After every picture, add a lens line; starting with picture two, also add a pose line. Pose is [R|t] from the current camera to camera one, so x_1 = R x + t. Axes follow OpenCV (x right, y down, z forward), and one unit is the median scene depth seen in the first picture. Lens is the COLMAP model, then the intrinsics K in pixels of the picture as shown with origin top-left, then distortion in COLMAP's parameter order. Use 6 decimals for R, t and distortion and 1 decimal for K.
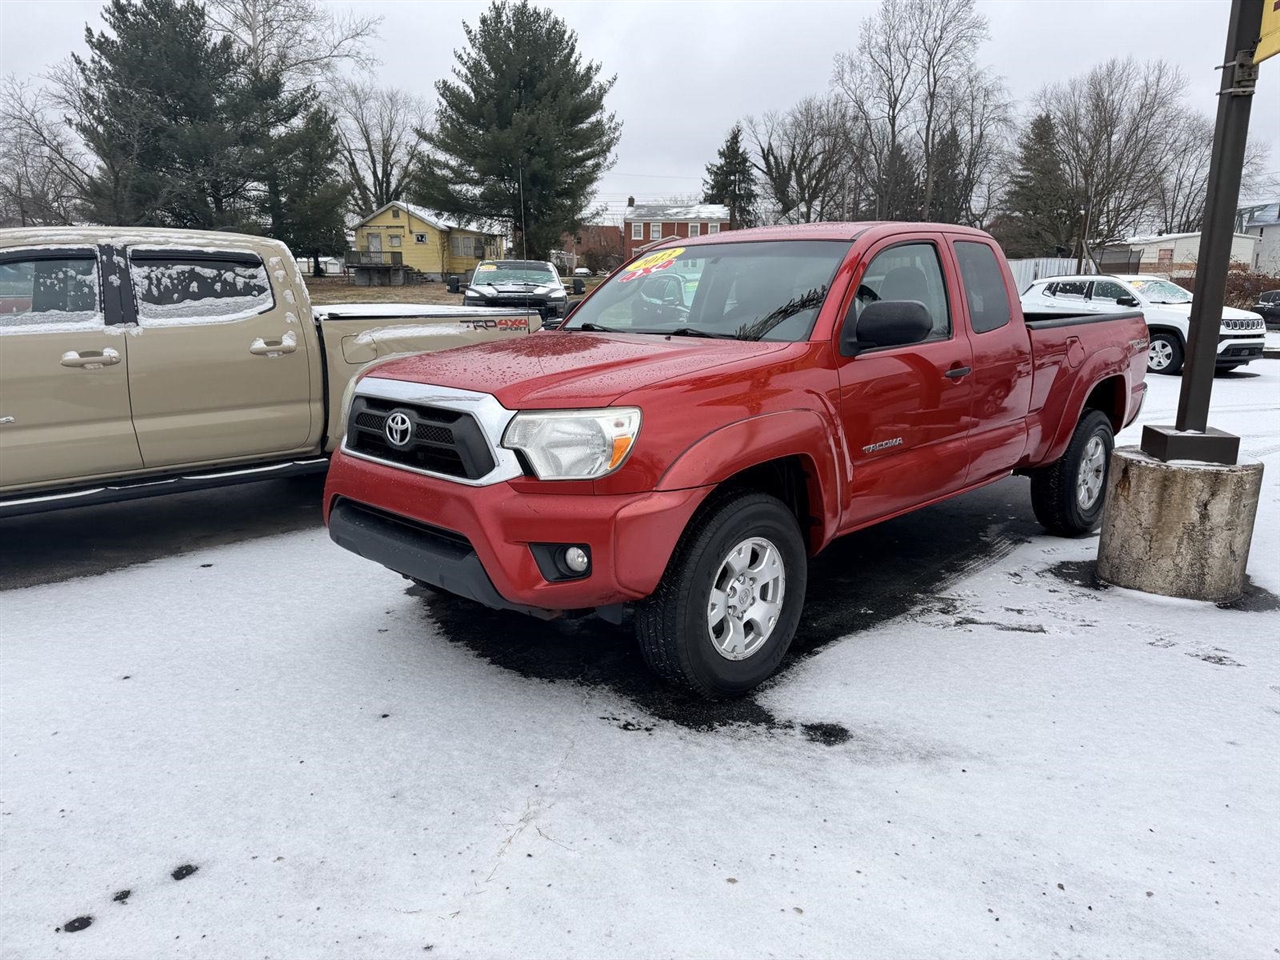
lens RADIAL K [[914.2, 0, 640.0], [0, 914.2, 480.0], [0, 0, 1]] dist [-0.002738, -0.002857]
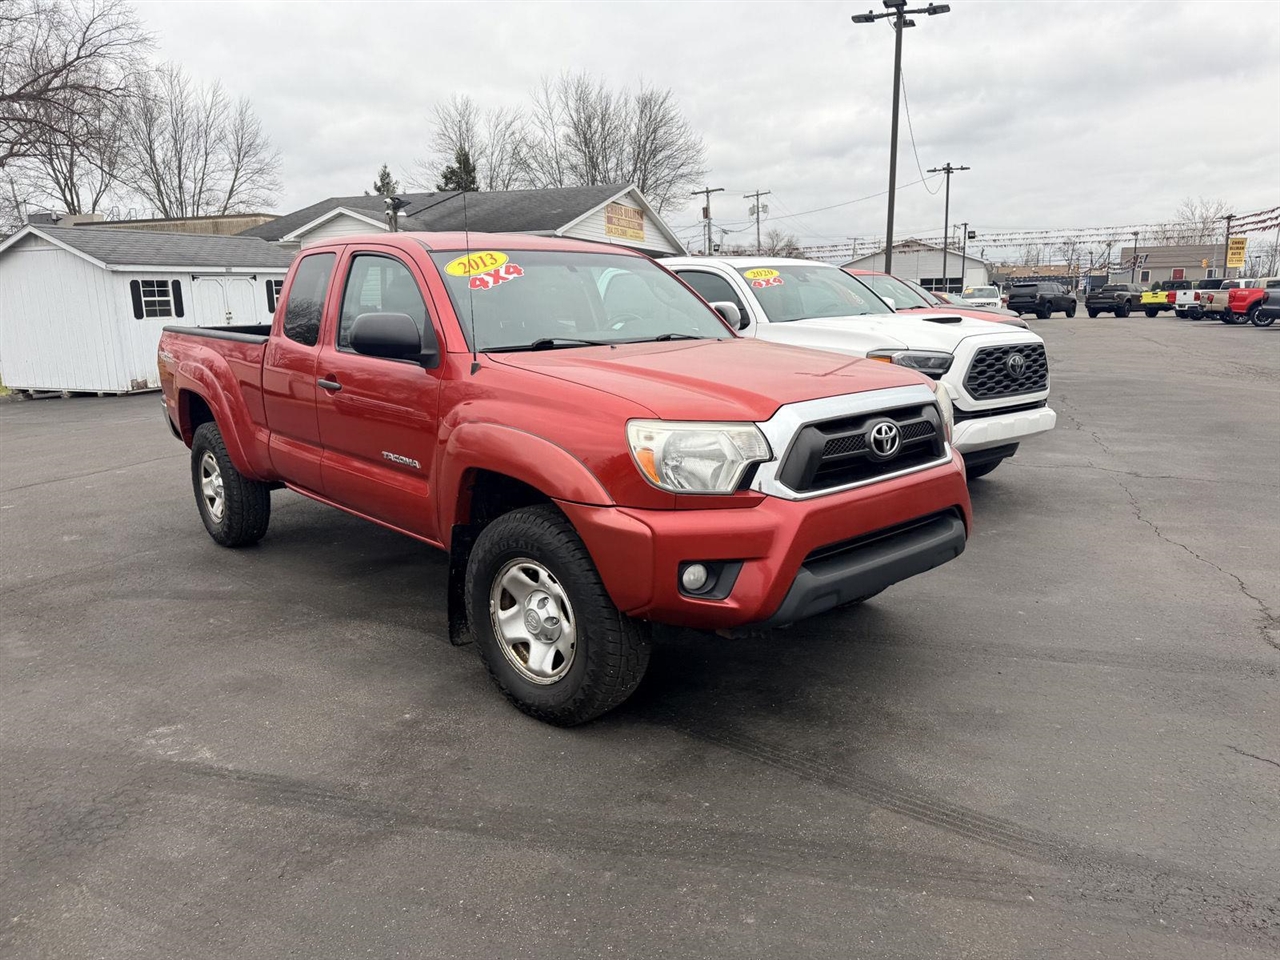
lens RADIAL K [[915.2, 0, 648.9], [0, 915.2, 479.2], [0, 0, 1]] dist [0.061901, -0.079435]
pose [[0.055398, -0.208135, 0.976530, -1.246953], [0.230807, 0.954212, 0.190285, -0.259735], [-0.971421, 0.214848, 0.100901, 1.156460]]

------------------------

A faithful copy of all the data above is required, printed exactly and with no pictures.

● Response for this exercise
After every picture, add a lens line; starting with picture two, also add a pose line. Pose is [R|t] from the current camera to camera one, so x_1 = R x + t. Axes follow OpenCV (x right, y down, z forward), and one unit is the median scene depth seen in the first picture. Lens is the COLMAP model, then the intrinsics K in pixels of the picture as shown with origin top-left, then distortion in COLMAP's parameter order. Use 6 decimals for R, t and distortion and 1 decimal for K.
lens RADIAL K [[914.2, 0, 640.0], [0, 914.2, 480.0], [0, 0, 1]] dist [-0.002738, -0.002857]
lens RADIAL K [[915.2, 0, 648.9], [0, 915.2, 479.2], [0, 0, 1]] dist [0.061901, -0.079435]
pose [[0.055398, -0.208135, 0.976530, -1.246953], [0.230807, 0.954212, 0.190285, -0.259735], [-0.971421, 0.214848, 0.100901, 1.156460]]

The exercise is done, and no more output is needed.